Friday, March 10, 2017

Friday, March 10, 2017, Pawel Fludzinski


Overall, a solid puzzle with a several areas of satisfying obfuscation. We start off with a nice stack of tens in the north west corner - natural answers that are well clued without being totally obvious - at least to me. In fact, the 3D/19A cross, was a Natick for me, thus the Assist. I ran into Horace at the bus stop after work and he supplied the missing P. I'm unfamiliar with Mr. TAPPER, not being a CNN watcher, nor did I know that Baht was the currency of Thailand. Even if I had known that, there was the additional problem of not knowing that KIP is the Laotian analogue of Baht.  Also in that neck of the woods, OLEO stumped me for a long time - possibly because I am about as conversant with margarines as I am with CNN. I quite enjoyed 28A. End of a letter (SERIF). Other clues of note in that section were 8D. Spreads out in a park? (PICNICS) and 9D. Euro forerunner (ECU) - kicking it old school.

I got right into the north east thanks to esteemed puzzle reviewer Colum Amory's children with whom I once watched the YouTube video "Actual Cannibal Shia LABEOUF" several times. 13D. Cayenne's hotter cousin (HABANERO) was no match for me.

I was able to get a toe hold in the south east with NIL and DOLOOP. I am not a big fan of ETERNE, bu the triple tens in that corner were all solid. I know Horace dropped in GAMETHEORY in 61A. I'm guessing Huygens and Mr. Amory did as well. Going door to door? as a clue for SIDESWIPED (67A) was a nice twist.

I was stuck in the south west for a long time with nothing but ATIT and ARTS, and I was sure ARTS couldn't be correct because the clue mentioned both mime and puppetry. Kidding! You'd think that 55A. The house of Versace? (LACASA) would have been a gimmie for me, but I overlooked the 'The' to my almost eternal detriment. I am sorry to say I've never heard of 2015 Literature Nobelist Alexievich. SVETLANA was a guess that fortunately turned out to be correct. I thought 64A. Narrow margin (NOSE) was good.

DUMPSTERFIRE cut a nice figure through the middle of the grid.



  1. 14:23
    I enjoyed this one! Thought first of Tycho Brahe instead of COPERNICUS. Sure, Tycho had the planets orbiting the Sun, but he had the sun orbiting the Earth. Psycho. And I wish I had been able to come up with VITRUVIANMAN without quite so many crosses.

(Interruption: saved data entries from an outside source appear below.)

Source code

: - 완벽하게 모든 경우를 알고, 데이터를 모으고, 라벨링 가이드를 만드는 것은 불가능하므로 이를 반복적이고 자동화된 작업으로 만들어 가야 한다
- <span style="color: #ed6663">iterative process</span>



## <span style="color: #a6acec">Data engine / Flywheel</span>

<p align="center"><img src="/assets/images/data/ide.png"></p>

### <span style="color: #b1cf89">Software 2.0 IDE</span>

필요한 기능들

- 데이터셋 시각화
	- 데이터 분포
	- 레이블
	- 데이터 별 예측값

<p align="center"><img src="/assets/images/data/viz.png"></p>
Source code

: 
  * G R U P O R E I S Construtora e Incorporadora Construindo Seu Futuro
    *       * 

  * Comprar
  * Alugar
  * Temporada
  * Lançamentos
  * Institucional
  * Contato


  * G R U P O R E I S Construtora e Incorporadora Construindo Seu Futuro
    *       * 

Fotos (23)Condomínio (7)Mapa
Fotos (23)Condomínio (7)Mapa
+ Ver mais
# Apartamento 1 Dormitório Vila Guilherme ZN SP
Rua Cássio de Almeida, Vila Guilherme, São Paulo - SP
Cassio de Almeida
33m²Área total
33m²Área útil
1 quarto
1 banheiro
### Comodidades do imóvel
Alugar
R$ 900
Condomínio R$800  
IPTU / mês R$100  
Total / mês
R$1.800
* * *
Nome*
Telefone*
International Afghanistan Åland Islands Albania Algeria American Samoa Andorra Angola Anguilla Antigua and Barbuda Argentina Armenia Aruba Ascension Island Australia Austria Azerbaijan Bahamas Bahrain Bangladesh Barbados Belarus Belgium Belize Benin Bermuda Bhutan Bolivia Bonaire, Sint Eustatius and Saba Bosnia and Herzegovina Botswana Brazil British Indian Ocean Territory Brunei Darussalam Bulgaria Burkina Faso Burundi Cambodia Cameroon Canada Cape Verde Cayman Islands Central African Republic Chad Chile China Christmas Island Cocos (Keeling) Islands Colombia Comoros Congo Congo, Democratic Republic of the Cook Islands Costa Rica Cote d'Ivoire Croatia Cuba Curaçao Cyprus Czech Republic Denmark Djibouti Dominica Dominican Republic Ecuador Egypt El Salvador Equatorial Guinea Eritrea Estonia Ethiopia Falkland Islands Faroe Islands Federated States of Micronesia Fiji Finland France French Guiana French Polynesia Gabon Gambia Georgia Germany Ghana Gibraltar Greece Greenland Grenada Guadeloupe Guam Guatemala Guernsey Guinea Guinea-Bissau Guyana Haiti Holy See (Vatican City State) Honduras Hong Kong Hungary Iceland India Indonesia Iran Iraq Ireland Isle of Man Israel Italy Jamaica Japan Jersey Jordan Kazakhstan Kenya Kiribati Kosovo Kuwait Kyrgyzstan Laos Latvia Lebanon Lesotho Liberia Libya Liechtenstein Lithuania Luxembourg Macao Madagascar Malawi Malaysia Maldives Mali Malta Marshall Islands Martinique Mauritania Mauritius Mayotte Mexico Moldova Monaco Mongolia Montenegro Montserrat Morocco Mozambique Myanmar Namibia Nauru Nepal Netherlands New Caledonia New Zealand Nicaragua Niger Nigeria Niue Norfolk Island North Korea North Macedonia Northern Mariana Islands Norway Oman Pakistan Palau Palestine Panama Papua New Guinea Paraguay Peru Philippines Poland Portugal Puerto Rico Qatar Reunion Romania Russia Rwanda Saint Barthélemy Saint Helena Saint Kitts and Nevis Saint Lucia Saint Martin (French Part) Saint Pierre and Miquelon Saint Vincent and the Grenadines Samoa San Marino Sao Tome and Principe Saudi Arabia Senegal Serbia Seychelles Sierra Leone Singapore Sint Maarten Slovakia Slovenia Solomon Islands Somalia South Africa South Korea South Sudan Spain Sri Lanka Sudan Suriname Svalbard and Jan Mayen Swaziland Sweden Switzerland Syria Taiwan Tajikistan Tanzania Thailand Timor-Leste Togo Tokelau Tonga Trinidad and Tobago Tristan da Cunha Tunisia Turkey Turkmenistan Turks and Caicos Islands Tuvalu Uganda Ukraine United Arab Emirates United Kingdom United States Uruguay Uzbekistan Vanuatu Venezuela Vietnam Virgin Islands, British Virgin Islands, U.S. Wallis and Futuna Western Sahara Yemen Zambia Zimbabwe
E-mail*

At least I put in the final "MAN" immediately, and, as Frannie so nicely points out, I did drop in GAMETHEORY. I read up on that a bit long before that Nash movie came out, but it gets real complicated...

    Lastly, I got FUTURES, as I'm sure we all did, because of the movie "Trading Places." Hah!

  2. 9:07
    Excellent puzzle. I love the Shia LABEOUF clue, but am very glad I already had the ___EO__ in place, or I would have spelled it incorrectly for certain. I love the trio of GAMETHEORY, AREWEALONE, and SIDESWIPED. Best area of the puzzle.

  3. 21:41 (FWOE)
    Unfortunately, I didn't get the LABEOUF thing, and thought that nABEOUF was perfectly reasonable, as nEHI is often seen in crosswords. Anyway, I did drop GAMETHEORY in off of the clue, and COPERNICUS went right in, too. Like Horace, I needed quite a few crosses for VITRUVIANMAN, and all of them for SVETLANA. Too bad INIGO wasn't clued with Montoya.

  4. 14:00
    OK, so we were sitting at dinner and somehow the daily puzzle came up. I mentioned how "Shia who's not a Muslim" hadn't fooled me for a second. It fooled the boys, but only because I pronounced it like the clue hoped I would. They groaned when I pronounced it as LABEOUF would, they knowing him from Indiana Jones, et al. But we had, like Horace and Huygens, had difficulty coming up with VITRUVIANMAN, even with several crosses in place. So we asked the boys if they knew what Da Vinci's man in a circle illustration is called. You'll be pleased that both knew it, no crosses, so to speak.